Lo que me choca, sin embargo, es que no siento en absoluto la carencia de la protección que me había dado, durante muchos años, el hábito de pensar siempre las mismas cosas o, mejor dicho: de pensar siempre como si estuviera prohibido mirar más allá de las murallas del castillo, vadear las aguas del foso, desafiar a los cocodrilos. Creía que servía para protegerme, para que viviera con serenidad; servía únicamente para que viviera deprimida. 

[...] Probablemente mi simpatía instintiva hacia esta escuela —que llamamos cínica, pero podríamos llamar escuela canina— ha sido el motivo por el cual la dejé para el final cuando compilé la lista de las seis instituciones que habría decidido frecuentar en mis seis semanas experimentales. La dejé para el final porque me parecía la más divertida, pero sobre todo la más libre: incluso antes de empezar este insólito ejercicio sabía —y ahora así lo he confirmado— que siempre es mejor llegar preparados a la libertad.

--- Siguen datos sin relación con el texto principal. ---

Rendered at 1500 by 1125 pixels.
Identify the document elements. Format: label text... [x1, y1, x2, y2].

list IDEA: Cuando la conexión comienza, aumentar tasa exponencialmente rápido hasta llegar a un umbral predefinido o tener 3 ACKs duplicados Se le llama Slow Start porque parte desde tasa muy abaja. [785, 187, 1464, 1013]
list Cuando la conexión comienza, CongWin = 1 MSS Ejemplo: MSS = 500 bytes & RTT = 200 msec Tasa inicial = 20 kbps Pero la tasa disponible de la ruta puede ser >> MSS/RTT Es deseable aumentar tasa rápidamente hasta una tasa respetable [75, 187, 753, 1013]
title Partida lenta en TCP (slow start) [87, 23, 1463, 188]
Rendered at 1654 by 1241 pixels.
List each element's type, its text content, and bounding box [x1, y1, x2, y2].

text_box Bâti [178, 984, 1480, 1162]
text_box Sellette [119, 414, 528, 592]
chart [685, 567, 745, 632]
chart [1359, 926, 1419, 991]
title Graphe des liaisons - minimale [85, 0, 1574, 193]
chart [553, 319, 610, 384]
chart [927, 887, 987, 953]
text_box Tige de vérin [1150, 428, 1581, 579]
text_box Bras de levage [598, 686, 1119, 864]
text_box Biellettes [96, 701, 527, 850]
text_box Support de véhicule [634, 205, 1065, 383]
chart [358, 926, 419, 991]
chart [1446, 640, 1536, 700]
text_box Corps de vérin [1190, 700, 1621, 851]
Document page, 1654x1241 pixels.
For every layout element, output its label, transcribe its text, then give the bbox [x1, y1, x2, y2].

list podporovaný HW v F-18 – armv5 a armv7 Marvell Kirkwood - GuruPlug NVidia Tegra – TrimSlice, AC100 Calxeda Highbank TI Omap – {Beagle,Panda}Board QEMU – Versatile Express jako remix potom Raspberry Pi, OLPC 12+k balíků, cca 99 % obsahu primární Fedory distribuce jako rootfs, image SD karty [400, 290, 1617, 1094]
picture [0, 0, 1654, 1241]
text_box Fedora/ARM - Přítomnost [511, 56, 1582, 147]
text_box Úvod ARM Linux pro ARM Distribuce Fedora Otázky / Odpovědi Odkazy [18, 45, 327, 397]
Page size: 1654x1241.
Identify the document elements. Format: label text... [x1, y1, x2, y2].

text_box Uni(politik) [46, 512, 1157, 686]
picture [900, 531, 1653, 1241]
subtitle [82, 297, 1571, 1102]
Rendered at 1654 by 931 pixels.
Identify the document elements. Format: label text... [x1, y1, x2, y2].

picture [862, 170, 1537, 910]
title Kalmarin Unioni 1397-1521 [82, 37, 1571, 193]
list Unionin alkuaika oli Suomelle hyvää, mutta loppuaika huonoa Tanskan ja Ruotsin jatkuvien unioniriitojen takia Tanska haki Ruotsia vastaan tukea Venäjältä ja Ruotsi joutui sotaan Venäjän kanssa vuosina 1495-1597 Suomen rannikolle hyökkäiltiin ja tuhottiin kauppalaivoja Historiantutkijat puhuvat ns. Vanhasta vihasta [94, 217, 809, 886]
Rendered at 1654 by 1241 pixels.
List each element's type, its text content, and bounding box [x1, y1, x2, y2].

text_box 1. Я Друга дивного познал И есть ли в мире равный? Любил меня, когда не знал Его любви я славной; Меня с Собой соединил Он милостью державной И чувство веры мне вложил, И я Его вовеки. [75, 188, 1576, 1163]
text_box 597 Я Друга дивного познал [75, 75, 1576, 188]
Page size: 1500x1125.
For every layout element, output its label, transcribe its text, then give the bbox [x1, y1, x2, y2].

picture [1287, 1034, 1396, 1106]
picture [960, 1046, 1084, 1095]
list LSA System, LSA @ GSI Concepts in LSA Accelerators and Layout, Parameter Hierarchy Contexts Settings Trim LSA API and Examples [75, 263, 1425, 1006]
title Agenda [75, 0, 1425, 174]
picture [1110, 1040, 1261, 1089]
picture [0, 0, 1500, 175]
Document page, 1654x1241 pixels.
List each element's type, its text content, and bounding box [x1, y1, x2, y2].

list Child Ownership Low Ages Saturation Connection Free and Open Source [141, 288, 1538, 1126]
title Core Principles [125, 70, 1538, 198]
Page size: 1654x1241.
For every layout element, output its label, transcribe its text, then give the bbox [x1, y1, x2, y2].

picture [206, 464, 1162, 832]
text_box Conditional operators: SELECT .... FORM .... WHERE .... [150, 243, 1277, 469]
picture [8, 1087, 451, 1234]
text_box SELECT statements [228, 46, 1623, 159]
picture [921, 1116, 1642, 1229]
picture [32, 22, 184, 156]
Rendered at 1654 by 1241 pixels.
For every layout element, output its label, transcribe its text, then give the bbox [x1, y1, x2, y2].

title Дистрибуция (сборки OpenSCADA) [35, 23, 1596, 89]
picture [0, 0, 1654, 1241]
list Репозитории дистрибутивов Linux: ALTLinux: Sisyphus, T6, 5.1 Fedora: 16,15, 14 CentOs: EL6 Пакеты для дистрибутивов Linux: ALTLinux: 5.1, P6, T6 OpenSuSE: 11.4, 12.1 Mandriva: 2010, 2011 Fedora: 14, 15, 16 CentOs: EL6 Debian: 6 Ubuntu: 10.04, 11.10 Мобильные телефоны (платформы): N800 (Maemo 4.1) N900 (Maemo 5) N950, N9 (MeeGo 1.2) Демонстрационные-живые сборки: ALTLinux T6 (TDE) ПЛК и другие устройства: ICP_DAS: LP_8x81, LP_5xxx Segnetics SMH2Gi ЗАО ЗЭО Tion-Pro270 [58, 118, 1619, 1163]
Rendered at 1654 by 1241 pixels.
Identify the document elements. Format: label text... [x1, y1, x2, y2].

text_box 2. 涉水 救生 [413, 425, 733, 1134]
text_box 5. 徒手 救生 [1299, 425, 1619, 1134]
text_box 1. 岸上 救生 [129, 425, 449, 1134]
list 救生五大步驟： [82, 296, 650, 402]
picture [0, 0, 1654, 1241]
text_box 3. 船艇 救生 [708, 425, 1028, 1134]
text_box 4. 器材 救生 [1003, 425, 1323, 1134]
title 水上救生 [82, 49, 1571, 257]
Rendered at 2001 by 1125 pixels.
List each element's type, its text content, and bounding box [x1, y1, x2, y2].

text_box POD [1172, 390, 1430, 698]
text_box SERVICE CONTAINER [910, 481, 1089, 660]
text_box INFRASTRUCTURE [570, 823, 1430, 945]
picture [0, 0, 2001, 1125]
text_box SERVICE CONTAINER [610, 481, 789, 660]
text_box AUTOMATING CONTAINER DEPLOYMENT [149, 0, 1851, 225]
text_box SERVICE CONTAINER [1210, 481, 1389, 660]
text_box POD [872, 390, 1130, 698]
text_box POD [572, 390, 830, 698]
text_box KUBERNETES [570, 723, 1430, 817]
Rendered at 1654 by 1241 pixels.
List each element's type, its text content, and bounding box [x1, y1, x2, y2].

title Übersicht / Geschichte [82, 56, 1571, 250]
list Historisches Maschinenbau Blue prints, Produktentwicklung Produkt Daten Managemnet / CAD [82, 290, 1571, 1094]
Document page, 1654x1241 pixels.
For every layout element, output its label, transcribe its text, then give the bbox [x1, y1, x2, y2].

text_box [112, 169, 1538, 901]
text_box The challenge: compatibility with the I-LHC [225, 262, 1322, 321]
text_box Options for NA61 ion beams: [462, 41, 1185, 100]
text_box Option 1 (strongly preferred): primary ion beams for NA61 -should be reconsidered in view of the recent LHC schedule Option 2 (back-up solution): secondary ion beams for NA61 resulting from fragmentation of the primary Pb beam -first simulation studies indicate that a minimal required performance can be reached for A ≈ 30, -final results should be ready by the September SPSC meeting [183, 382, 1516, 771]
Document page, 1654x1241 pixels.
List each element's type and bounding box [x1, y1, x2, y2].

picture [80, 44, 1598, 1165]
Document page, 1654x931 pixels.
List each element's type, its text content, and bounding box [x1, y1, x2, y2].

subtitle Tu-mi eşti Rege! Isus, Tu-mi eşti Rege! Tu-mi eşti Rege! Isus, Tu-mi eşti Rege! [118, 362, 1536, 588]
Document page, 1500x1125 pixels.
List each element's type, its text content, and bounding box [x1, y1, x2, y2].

Cuando empiezo, mi familiaridad con los cínicos es solo emocional, y muy arbitraria, debido a que del batiburrillo anecdótico que habita en mi memoria desde los tiempos de los apuntes universitarios de Filosofía Antigua, de vez en cuando aflora una imagen —con la que confieso que a menudo me consolé durante años frente al abatimiento que me asaltaba al consultar el saldo de mi cuenta bancaria—. Era la imagen de Diógenes de Sinope, que se había puesto a sí mismo el apodo de «Perro» y vivía como un perro callejero en un barril.

[...] Claro, el hecho de que se refiera así mismo como un perro no debía de dejar indiferentes a sus interlocutores, que eran bastante numerosos. Diógenes se pasaba la vida hablando con los desconocidos, prodigando réplicas abrasivas con la que encubría enseñanzas tan sencillas como arduas de llevar a la práctica. A los tipos que le pedían que fuera más preciso acerca de su naturaleza canina, y especificara a qué raza pensaba él que pertenecía, contestó que cuando tenía hambre era un bichón maltés, cuando estaba saciado, en cambio, era un moloso: es decir, el caniche exaltado y colosal perrazo de trabajo. Y añadió, meramente para clarificarlo: «De esos que la mayoría elogian, pero que no se atreven a llevar con ellos de caza por temor a la fatiga». Y para evitar malentendidos, para subrayar su propia naturaleza arisca y molesta: «Así tampoco sois capaces de vivir conmigo, por temor a los dolores».

Diógenes el Perro, como auténtico precursor del punk según lo imagino basándome en estos divertidos testimonios, tenía cierto gusto —y además, declarado— por la exageración, que sin embargo debía considerar con una función puramente pedagógica, como explica Diógenes Laercio. Si alzaba el tono, si porfiaba con sus provocaciones, era solo para dar ejemplo: «Decía que imitaba a los directores de un coro: que también ellos dan la nota más alta para que el resto capte el tono adecuado».